Relief allows Six's slim shoulders to settle from the taut square they'd been held in, though the helmet withholds everything else.

She repeats the ten-digit number seamlessly. One of the many benefits of having an advanced, weaponized AI living in your domepiece: it helps with the filing system that is your memory.

"That's more than okay. That's — " For a moment no other words follow, but whatever emotional vignette is playing out, the helmet mercifully contains that, as well. "It means everything. I need to be sure. And I don't want to bring my trouble with me. You don't deserve it, and neither does the Justice League. And it is…" Hesitation. "It could be…big trouble. But it gives me hope. You do. Because you got away."

She will cling to that, for the time being, and drift in her indecision.

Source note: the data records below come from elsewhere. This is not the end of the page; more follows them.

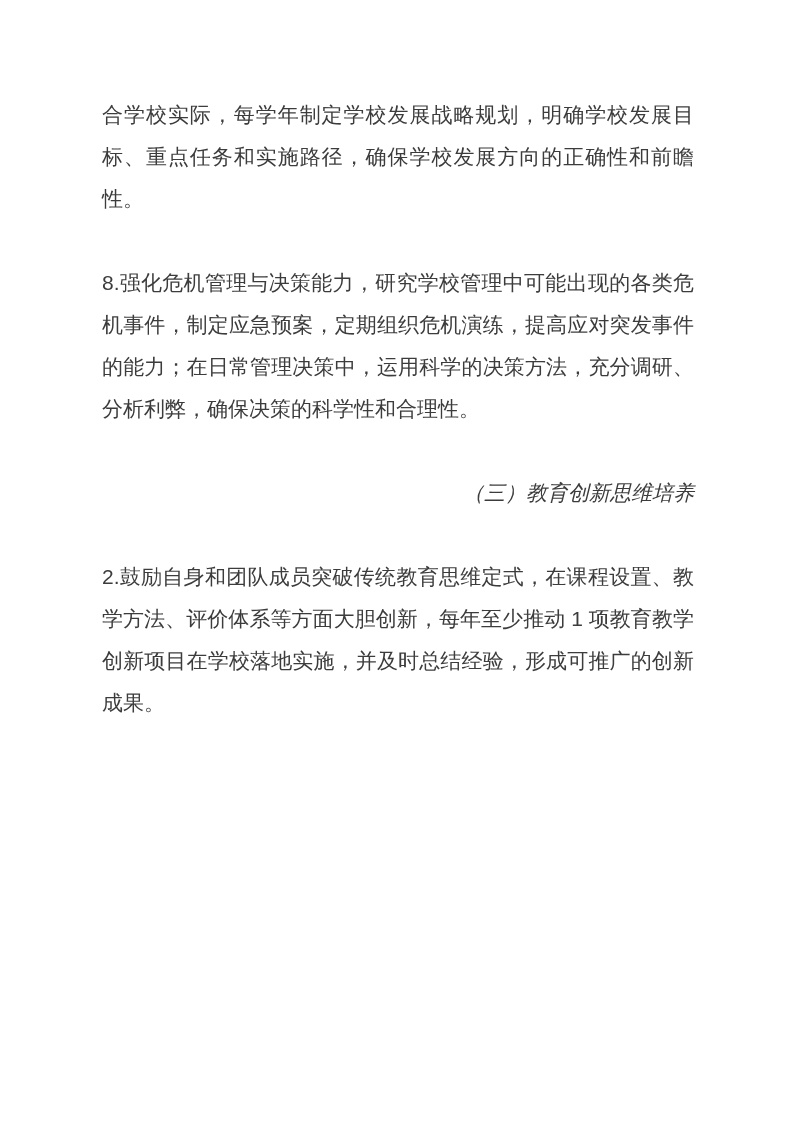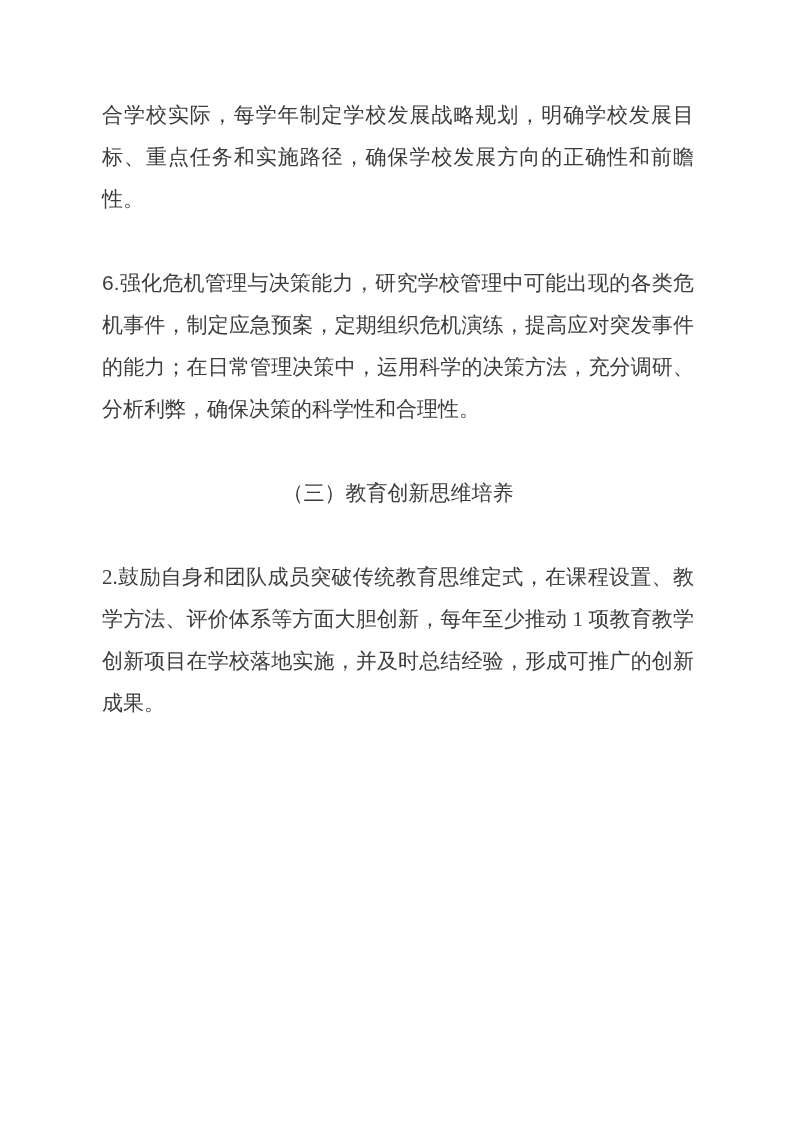--- a/index.html
+++ b/index.html
@@ -25,30 +25,30 @@
     line-height: 42px;
     letter-spacing: 0px;
   }
   .content p {
     margin: 0 0 42px 0;
     padding: 0;
     text-align: justify;
     text-justify: inter-character;
   }
   .content p.heading {
-    text-align: center;
+    text-align: right;
+    font-style: italic;
   }
   .content p:last-child {
     margin-bottom: 0;
-    font-family: Liberation Serif, serif;
   }
 </style>
 </head>
 <body>
 
 <div class="page">
   <div class="content">
     <p class="body-para">合学校实际，每学年制定学校发展战略规划，明确学校发展目标、重点任务和实施路径，确保学校发展方向的正确性和前瞻性。</p>
-    <p class="body-para">6.强化危机管理与决策能力，研究学校管理中可能出现的各类危机事件，制定应急预案，定期组织危机演练，提高应对突发事件的能力；在日常管理决策中，运用科学的决策方法，充分调研、分析利弊，确保决策的科学性和合理性。</p>
+    <p class="body-para">8.强化危机管理与决策能力，研究学校管理中可能出现的各类危机事件，制定应急预案，定期组织危机演练，提高应对突发事件的能力；在日常管理决策中，运用科学的决策方法，充分调研、分析利弊，确保决策的科学性和合理性。</p>
     <p class="body-para heading">（三）教育创新思维培养</p>
     <p class="body-para">2.鼓励自身和团队成员突破传统教育思维定式，在课程设置、教学方法、评价体系等方面大胆创新，每年至少推动 1 项教育教学创新项目在学校落地实施，并及时总结经验，形成可推广的创新成果。</p>
   </div>
 </div>
 
 </body></html>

Then she draws a long breath, gestures in the direction that Caitlin had been flying. "There is someone walking the beach, approximately a quarter mile in that direction, moving toward us. I've been watching them. I should go if I don't want to be seen." /And I don't./

She slides from her seated position with fluidity. The heel-like bottoms of her prosthetics change just enough to adapt to the uneven surfaces beneath her. "Whatever I decide…I will owe you something, Caitlin. For your kindness."

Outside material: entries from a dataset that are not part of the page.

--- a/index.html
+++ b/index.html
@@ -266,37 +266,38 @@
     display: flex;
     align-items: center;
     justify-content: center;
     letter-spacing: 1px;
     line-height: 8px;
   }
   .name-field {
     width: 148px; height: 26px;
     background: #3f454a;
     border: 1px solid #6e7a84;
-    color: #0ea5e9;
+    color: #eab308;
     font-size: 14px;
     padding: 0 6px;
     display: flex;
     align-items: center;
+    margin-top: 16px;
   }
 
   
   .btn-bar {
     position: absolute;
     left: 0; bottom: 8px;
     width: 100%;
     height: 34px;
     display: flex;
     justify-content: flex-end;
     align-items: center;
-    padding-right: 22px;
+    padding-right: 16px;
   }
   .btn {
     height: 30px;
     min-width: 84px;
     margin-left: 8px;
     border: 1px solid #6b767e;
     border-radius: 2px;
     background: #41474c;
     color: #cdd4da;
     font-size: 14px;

"I can take care of myself," Caitlin says, grinning impishly— she picks up a basketball sized chunk of rock and without any particular effort, she crumbles the granite into dust. She dusts her hands clean, making a face at her own untidiness. "Er, something. So don't worry about me. I'm pretty sure anything happens to me, Captain Marvel would go ber-zerk," Caitlin says. "She's, uh. Protective."

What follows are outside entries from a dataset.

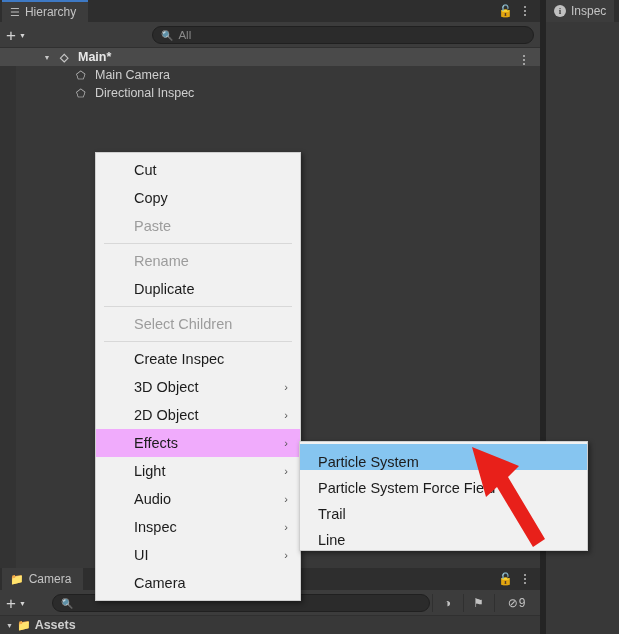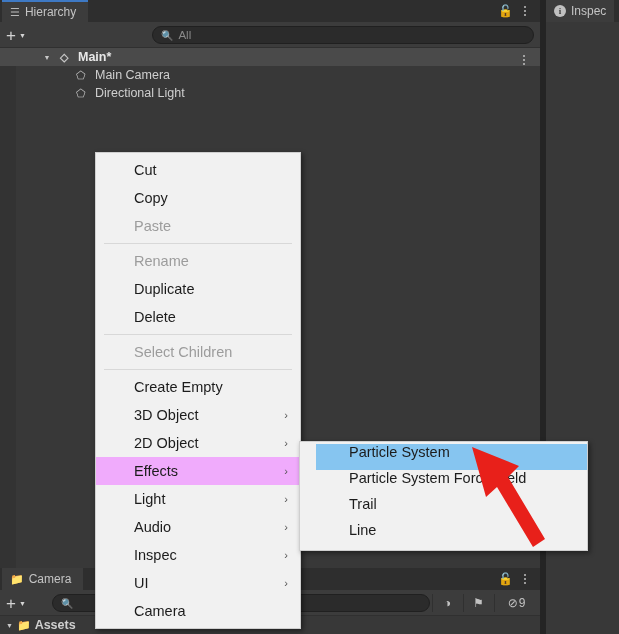--- a/index.html
+++ b/index.html
@@ -153,22 +153,22 @@
 
   .submenu {
     position: absolute; left: 299px; top: 441px; width: 289px;
     background: #f1f1f1;
     border: 1px solid #cfcfcf;
     box-shadow: 2px 2px 5px rgba(0,0,0,0.45);
     padding: 2px 0;
     z-index: 60;
   }
   .smi {
-    height: 26px; display: flex; align-items: flex-start; padding-left: 33px;
-    font-size: 14.5px; color: #1c1c1c; margin-left: 16px;
+    height: 26px; display: flex; align-items: flex-end; padding-left: 18px;
+    font-size: 14.5px; color: #1c1c1c;
   }
   .smi.sel { background: #86c5f0; }
 
   .arrow-svg { position: absolute; left: 0; top: 0; width: 619px; height: 634px; z-index: 90; pointer-events: none; }
 </style>
 </head>
 <body>
 
 <div id="root">
 
@@ -206,21 +206,21 @@
         <span class="lbl" style="left:78px">Main*</span>
       </div>
 
       <div class="row obj">
         <span class="gi" style="left:76px">⬠</span>
         <span class="lbl" style="left:95px">Main Camera</span>
       </div>
 
       <div class="row obj">
         <span class="gi" style="left:76px">⬠</span>
-        <span class="lbl" style="left:95px">Directional Light</span>
+        <span class="lbl" style="left:95px">Directional Inspec</span>
       </div>
     </div>
 
     <div class="kebab kebab-row">
         <i></i>
         <i></i>
         <i></i>
       </div>
   </div>
 
@@ -286,30 +286,27 @@
     <div class="mi disabled">
         <span>Paste</span>
       </div>
     <div class="sep"></div>
     <div class="mi disabled">
         <span>Rename</span>
       </div>
     <div class="mi">
         <span>Duplicate</span>
       </div>
-    <div class="mi">
-        <span>Delete</span>
-      </div>
     <div class="sep"></div>
     <div class="mi disabled">
         <span>Select Children</span>
       </div>
     <div class="sep"></div>
     <div class="mi">
-        <span>Create Empty</span>
+        <span>Create Inspec</span>
       </div>
     <div class="mi">
       <span>3D Object</span>
       <span class="arr">›</span>
     </div>
     <div class="mi">
       <span>2D Object</span>
       <span class="arr">›</span>
     </div>
     <div class="mi sel">

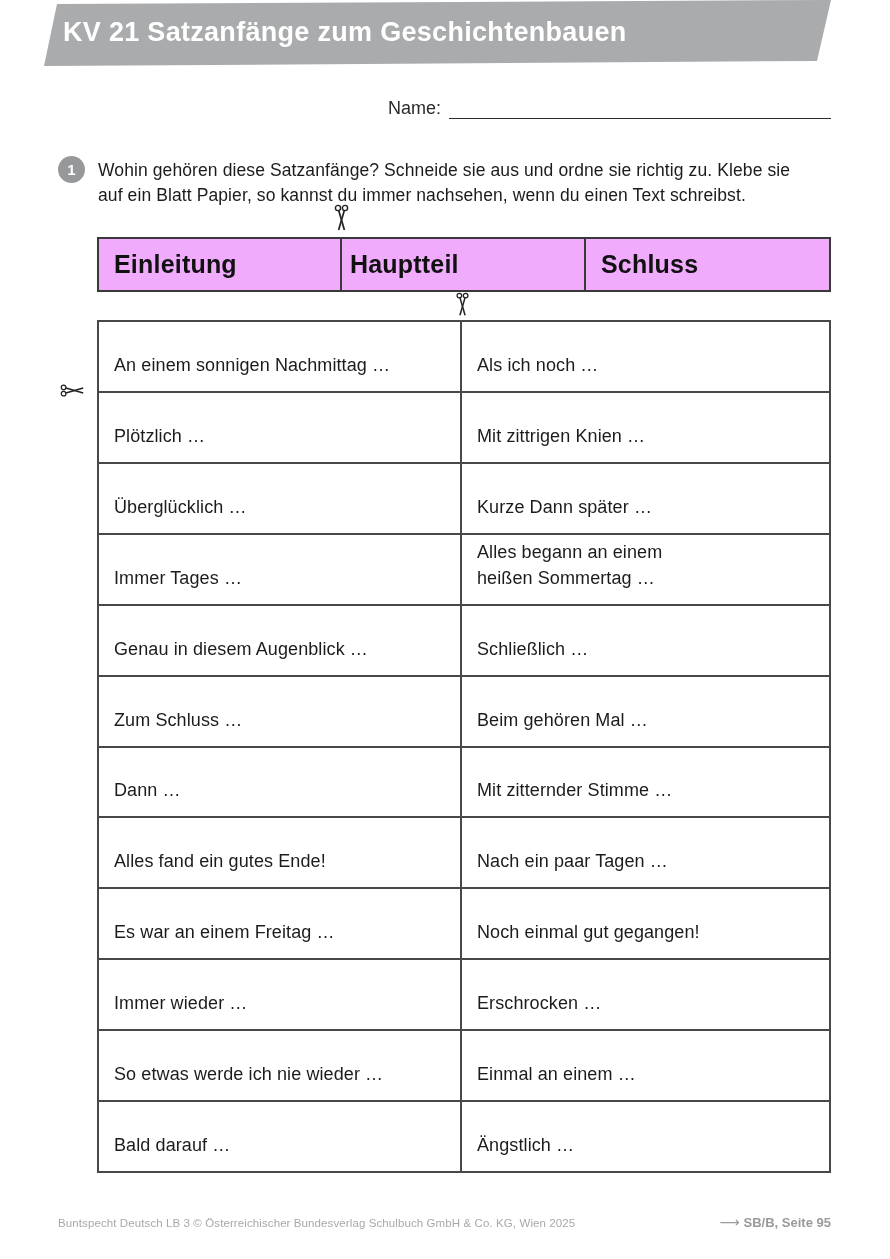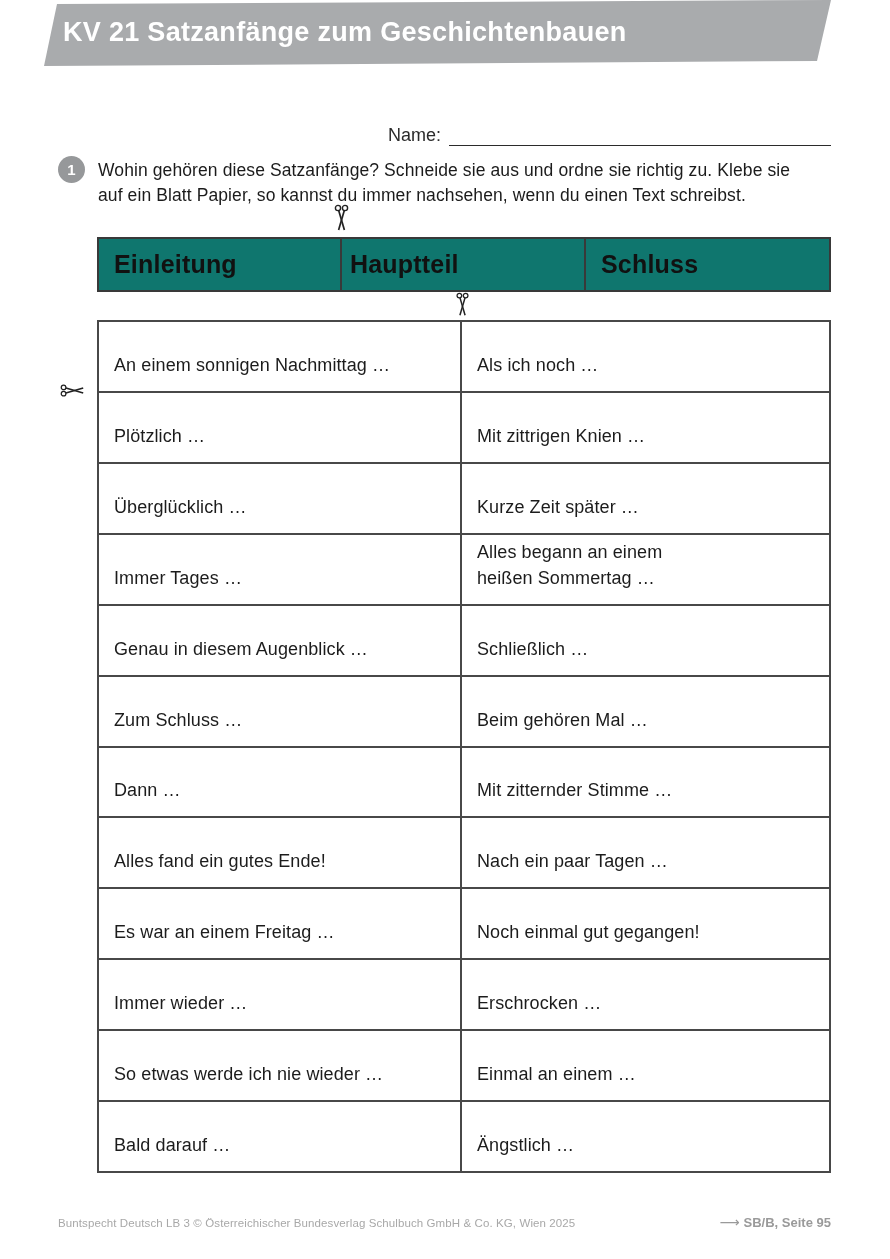--- a/index.html
+++ b/index.html
@@ -16,41 +16,41 @@
     background:#a9abad;
     clip-path:polygon(57px 4px, 831px 0px, 817px 61px, 44px 66px);
     text-decoration:underline;
   }
   .banner h1 {
     position:absolute; left:63px; top:17px;
     font-size:27px; font-weight:bold; color:#ffffff; letter-spacing:.3px;
     white-space:nowrap;
   }
   
-  .name-row { position:absolute; left:388px; top:98px; width:443px;margin-top:27px; }
+  .name-row { position:absolute; left:388px; top:98px; width:443px; }
   .name-label { font-size:18px; color:#2b2b2b; }
   .name-line {
     position:absolute; left:61px; top:20px; width:382px; height:0;
     border-bottom:1.6px solid #2b2b2b;
   }
   
   .task-badge {
     position:absolute; left:58px; top:156px; width:27px; height:27px;
     background:#96989a; border-radius:50%;
     display:flex; align-items:center; justify-content:center;
     color:#ffffff; font-weight:bold; font-size:15px;
   }
   .task-text {
     position:absolute; left:98px; top:158px; width:740px;
     font-size:17.5px; line-height:25px; color:#1b1b1b; letter-spacing:.1px;
   }
   
   .cat-table {
     position:absolute; left:97px; top:237px; width:734px; height:55px;
-    border:2.5px solid #393939; display:flex; background:#0f766e;
+    border:2.5px solid #393939; display:flex; background:#f0abfc;
   }
   .cat-cell {
     display:flex; align-items:center; padding-left:15px;
     font-size:25px; font-weight:bold; color:#111; letter-spacing:.2px;
   }
   .cat-cell.c1 { width:241px; }
   .cat-cell.c2 { width:244px; border-left:2px solid #393939;padding-left:8px; }
   .cat-cell.c3 { flex:1; border-left:2px solid #393939; }
   
   .cards-table {
@@ -140,21 +140,21 @@
     <div class="card-row">
       <div class="card-cell left">An einem sonnigen Nachmittag …</div>
       <div class="card-cell right">Als ich noch …</div>
     </div>
     <div class="card-row">
       <div class="card-cell left">Plötzlich …</div>
       <div class="card-cell right">Mit zittrigen Knien …</div>
     </div>
     <div class="card-row">
       <div class="card-cell left">Überglücklich …</div>
-      <div class="card-cell right">Kurze Zeit später …</div>
+      <div class="card-cell right">Kurze Dann später …</div>
     </div>
     <div class="card-row">
       <div class="card-cell left">Immer Tages …</div>
       <div class="card-cell right">Alles begann an einem
 heißen Sommertag …</div>
     </div>
     <div class="card-row">
       <div class="card-cell left">Genau in diesem Augenblick …</div>
       <div class="card-cell right">Schließlich …</div>
     </div>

She floats into the air with a mental command, wobbling as she dials in her yaw. "Whoops. Er, uh, anyway. No, you don't owe me a thing, Six," Caitlin says. "Someone was really nice to me once when I was just starting out. It's my turn to pay it forward. Someday, there'll be someone else, and so on. Hakuna matata," she says, dimpling with a grin.

"Though I definitely don't mind having another friend! If you're in the market for another friend. Not that I shop for friends. Just that you can't have too many friends, because… I'm… saying friends… tooo …. much," Caitlin says, twisting her fingers into anxious pretzels. She chews on her inner cheek. "Er. Anyway."



"I'll pay it forward, if I can." /If I live long enough to./

She watches the woman rise off of the ground with a fascination she can't help: she's an engineer, she wants to know how everything works. She wants to reproduce it, improve on it. She has no idea that the rocket boots sitting in her garage, the ones she thought looked as though they'd been trampled by a herd of elephants, are sitting in her garage because Caitlin Fairchild took exception to the behavior of the person to whom they belong.

She would probably find that pretty funny, if she knew.

And at the very last, Caitlin finally makes her laugh. It sounds /awful/ through the filter; the program written to reproduce her voice without incorporating any of it has no idea what to do with those sounds, so it's a bit like static and the sound a train makes as it clatters across a rail, but the shake of her shoulders will probably clarify things.

Oh good. Someone as awkward as she is. Because Kinsey may have figured out how to braid together organic and machine consciousnesses using quantum biology and other extradimensional tomfoolery, but to do that, you have to be a /nerd/.

"I think you'd make a good friend. I hope I can take you up on that, one day." And she means it. She pivots, takes several preternaturally balanced steps down the uneven surfaces of the pile of rocks, prosthetics doing all of the work. At the bottom she pauses, turns her head to look back over her shoulder. The little camera drone comes whirring back from its place observing the individual some distance away, returns to its orbit. "Besides," she adds. "You owe me ice cream."

And then she's slipping off across the sand — on foot.

She's really gotta reverse-engineer those rocket boots.